=== EXERCISE DATA ===

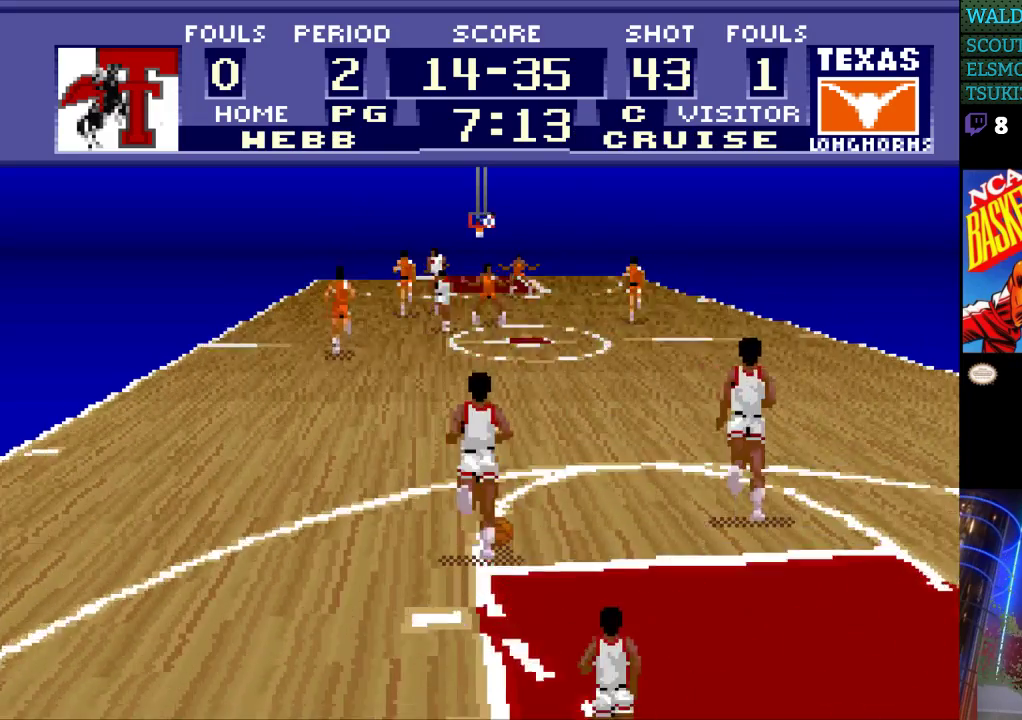
{"buttons": ["DPAD_DOWN"], "events": [[400, "DPAD_DOWN", "down"]]}
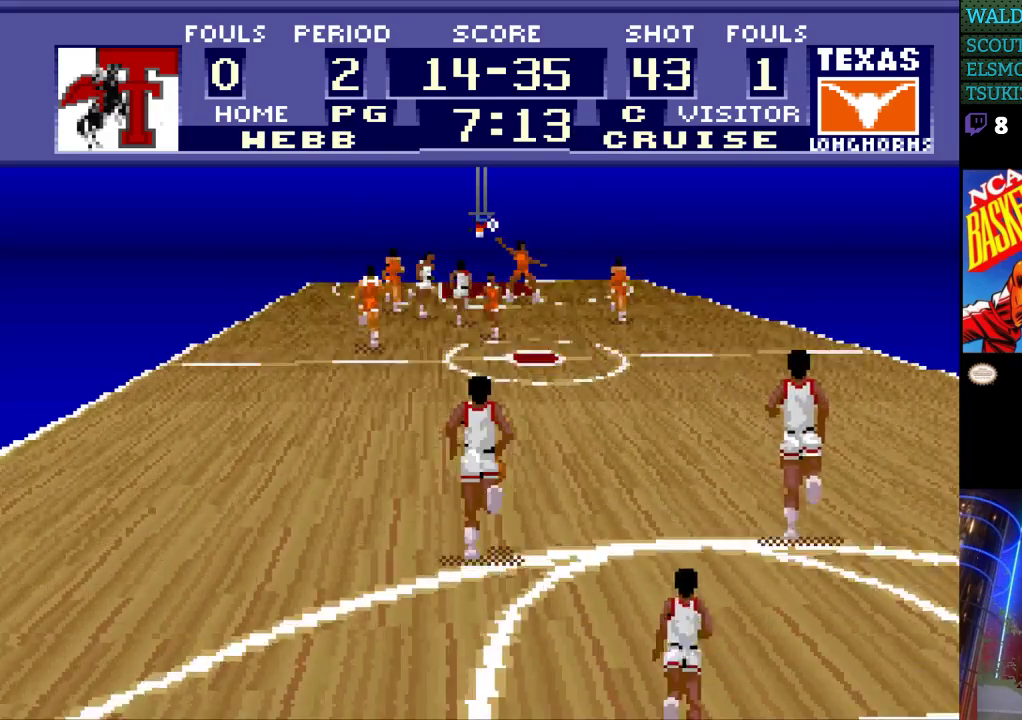
{"buttons": ["DPAD_DOWN"], "events": []}
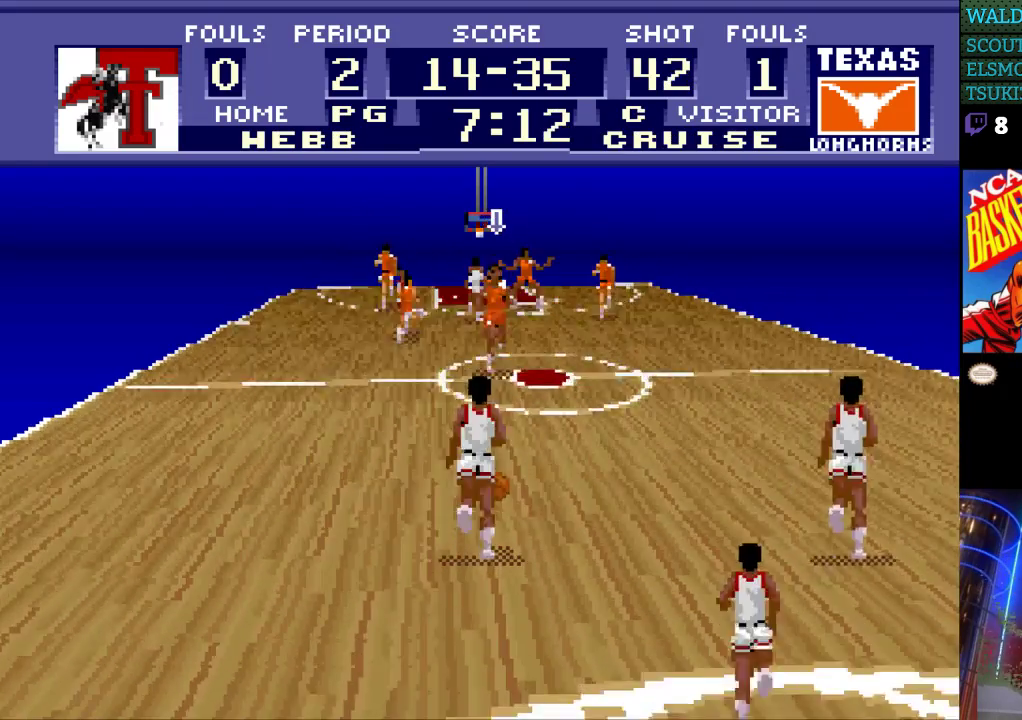
{"buttons": ["DPAD_DOWN"], "events": []}
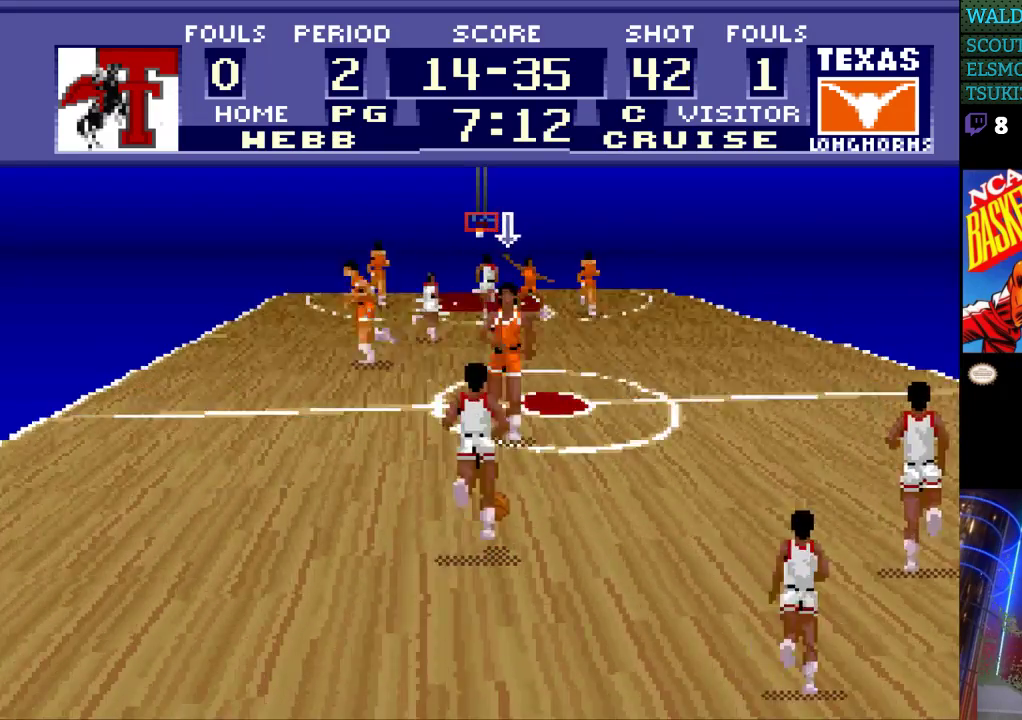
{"buttons": ["DPAD_DOWN"], "events": []}
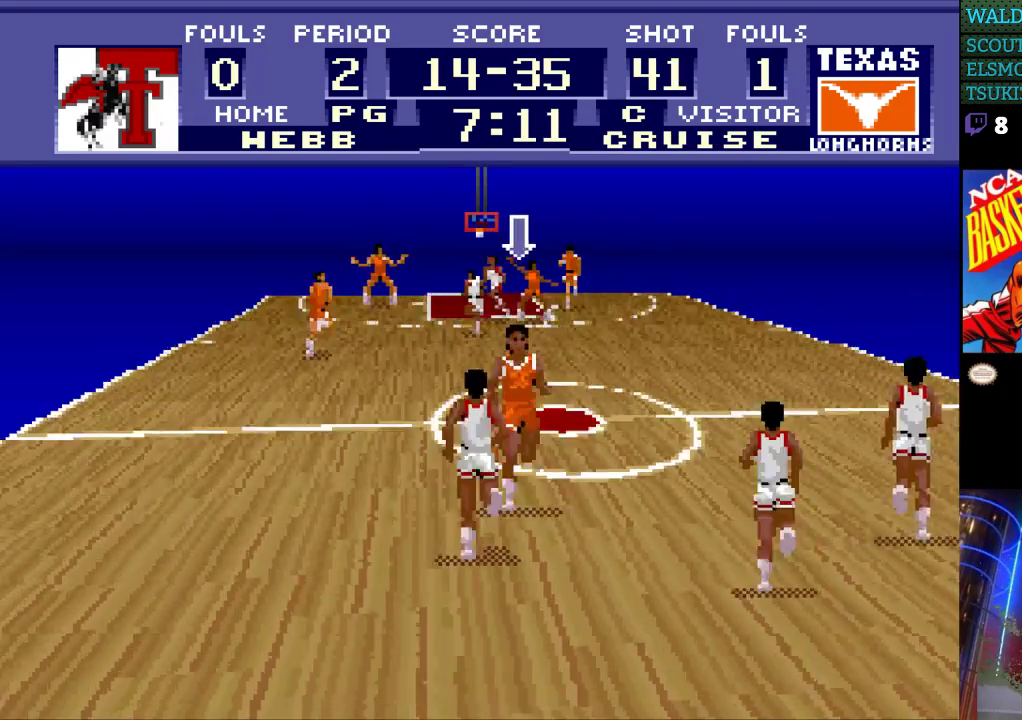
{"buttons": [], "events": [[33, "DPAD_DOWN", "up"], [33, "DPAD_LEFT", "down"], [200, "DPAD_LEFT", "up"]]}
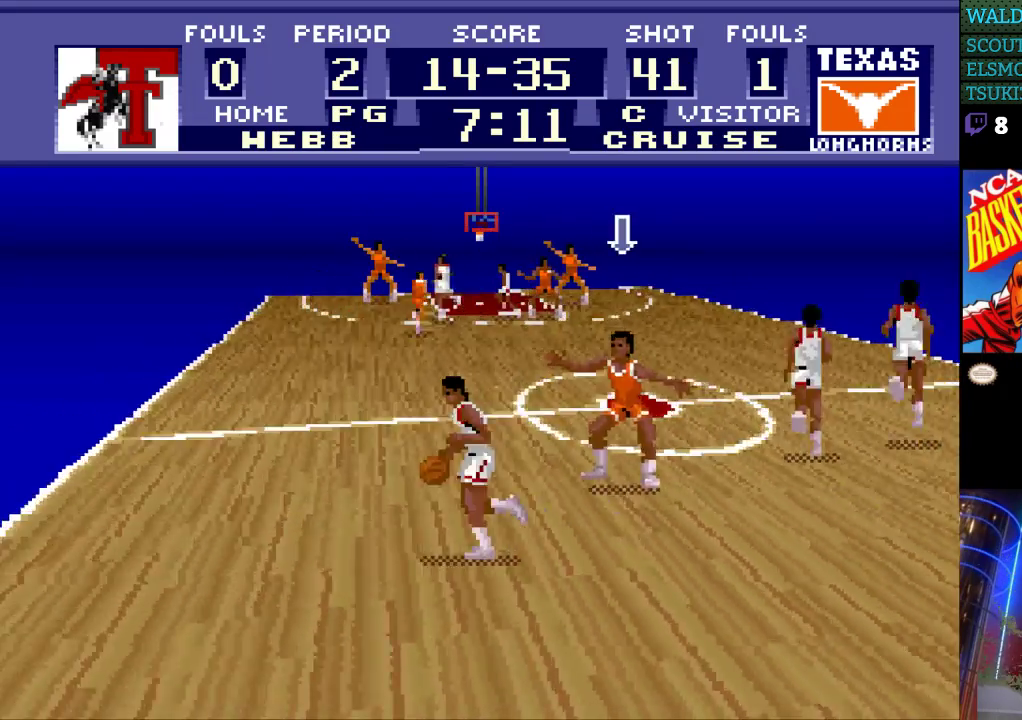
{"buttons": ["DPAD_UP", "DPAD_LEFT"], "events": [[33, "DPAD_LEFT", "down"], [100, "DPAD_UP", "down"]]}
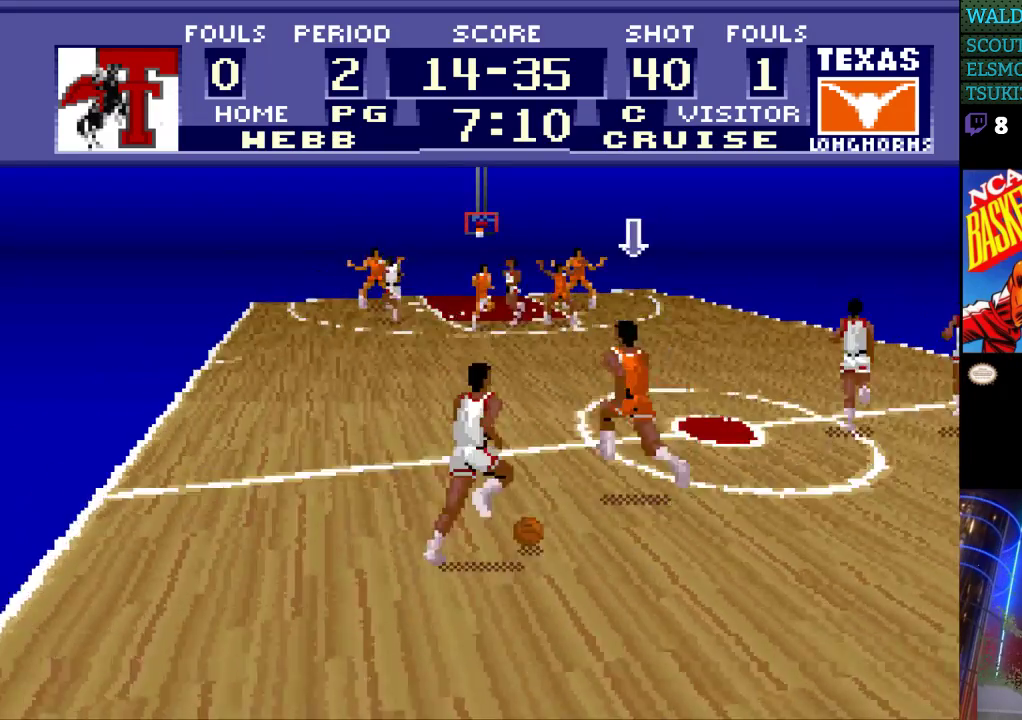
{"buttons": [], "events": [[367, "DPAD_UP", "up"], [433, "DPAD_LEFT", "up"]]}
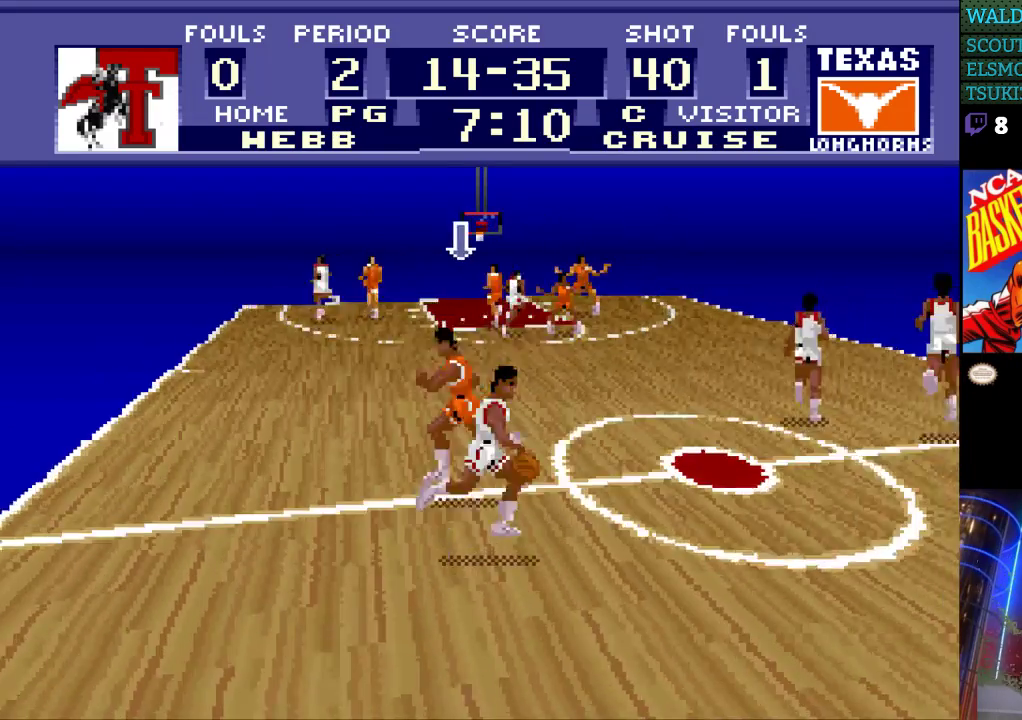
{"buttons": [], "events": [[300, "DPAD_RIGHT", "down"], [400, "DPAD_RIGHT", "up"]]}
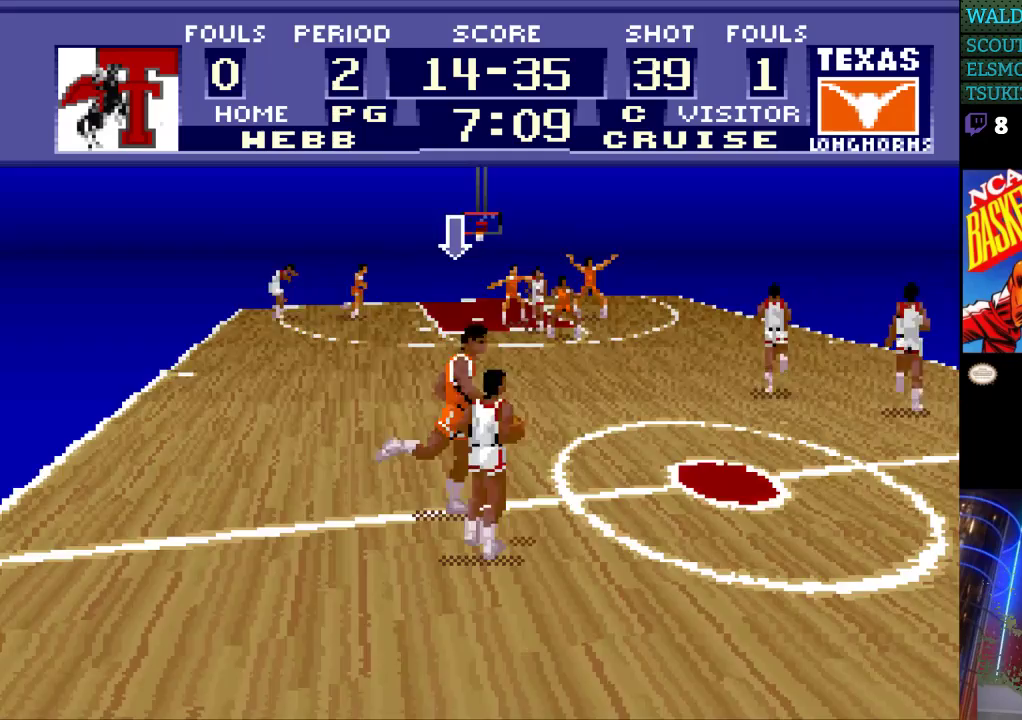
{"buttons": ["DPAD_RIGHT"], "events": [[100, "DPAD_RIGHT", "down"]]}
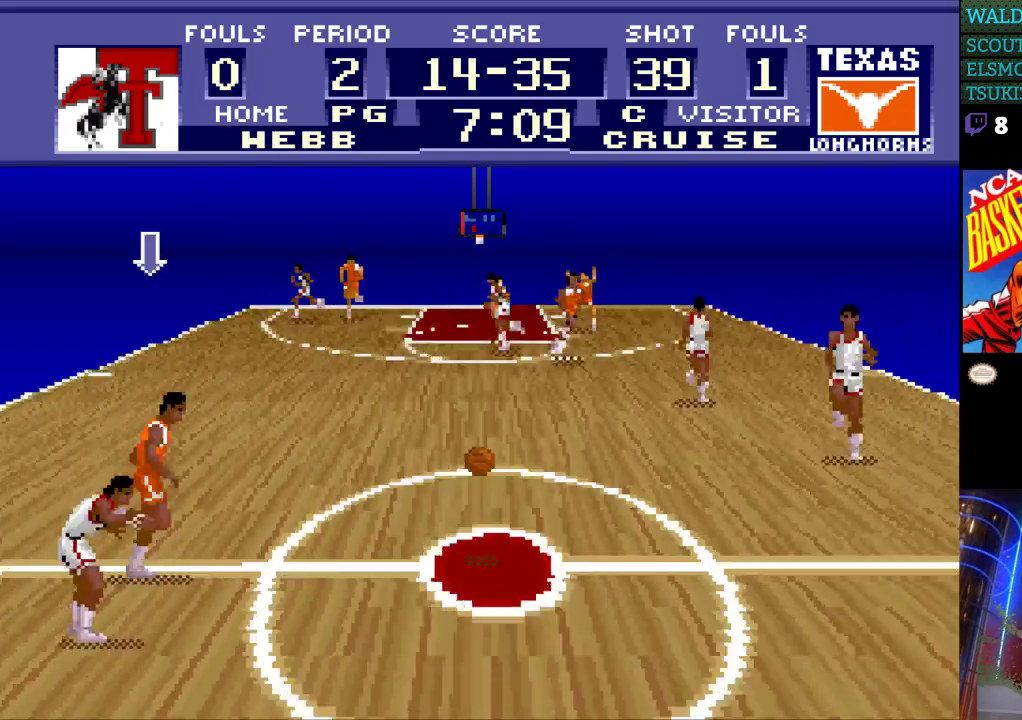
{"buttons": ["DPAD_DOWN"], "events": [[467, "DPAD_DOWN", "down"], [500, "DPAD_RIGHT", "up"]]}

===

### WHAT THE TASK REQUIRES
Each entry must be reproduced word for word, and any image among them left out.

### RESULT FOR THIS TASK
{"buttons": ["DPAD_DOWN"], "events": [[400, "DPAD_DOWN", "down"]]}
{"buttons": ["DPAD_DOWN"], "events": []}
{"buttons": ["DPAD_DOWN"], "events": []}
{"buttons": ["DPAD_DOWN"], "events": []}
{"buttons": [], "events": [[33, "DPAD_DOWN", "up"], [33, "DPAD_LEFT", "down"], [200, "DPAD_LEFT", "up"]]}
{"buttons": ["DPAD_UP", "DPAD_LEFT"], "events": [[33, "DPAD_LEFT", "down"], [100, "DPAD_UP", "down"]]}
{"buttons": [], "events": [[367, "DPAD_UP", "up"], [433, "DPAD_LEFT", "up"]]}
{"buttons": [], "events": [[300, "DPAD_RIGHT", "down"], [400, "DPAD_RIGHT", "up"]]}
{"buttons": ["DPAD_RIGHT"], "events": [[100, "DPAD_RIGHT", "down"]]}
{"buttons": ["DPAD_DOWN"], "events": [[467, "DPAD_DOWN", "down"], [500, "DPAD_RIGHT", "up"]]}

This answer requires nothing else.